B Corps are ... a lot of different things. For starters, the B Corporation program is an attempt to standardize, promulgate voluntarily and eventually have ratified a legal framework for socially beneficial companies—one that articulates a clearly defined environmental and social mission in addition to the mission to produce shareholder value.
In another sense, the program begins to elaborate a transparent reporting framework for talking about these "other" missions in concrete terms—acknowledging the value both of attempts to align core business direction with environmental and social virtue, and the value of understanding any business’s social and environmental footprint, and working to optimize it.

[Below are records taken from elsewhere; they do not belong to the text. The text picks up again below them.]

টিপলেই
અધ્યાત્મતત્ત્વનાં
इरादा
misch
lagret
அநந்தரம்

The goal of such radical transparency is to keep score, reward authentic, consistent and integrated efforts, and push back against superficial "greenwashing."

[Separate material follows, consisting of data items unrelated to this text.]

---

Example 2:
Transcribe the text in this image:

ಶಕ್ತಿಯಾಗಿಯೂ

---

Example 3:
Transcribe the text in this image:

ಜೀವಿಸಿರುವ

In yet another sense, the B Corporation program is effectively a consortium of like-minded businesses, dedicated to one another’s success—a venerable concept, but no less utilitarian for all that.
Finally, the B functions as a seal of approval, issued (upon payment of sliding fees) to qualifying organizations by a private governing body that styles itself a laboratory ("B Lab"). At present, the functioning of B Lab is the most nebulous aspect of this young effort, though over time it may end up being the most important—not least because an entire category of business intelligence software and reams of best-practice are now coalescing around discovery, planning, governance, compliance, risk management and optimization of environmentally conscious and socially progressive business strategy (for example, as promulgated by Amit Chatterjee’s new company, Hara).
With over 128 members in 31 industries—including retail consumer talismans such as Seventh Generation, Method and King Arthur Flour—the B Corporation program is already off to a solid start. Whether or not you’re interested in forming or transforming your existing firm to work in the B mold, it’s instructive to go through the evaluation process, fill out the membership survey and use it as a way to start thinking about corporate responsibility in more pragmatic ways.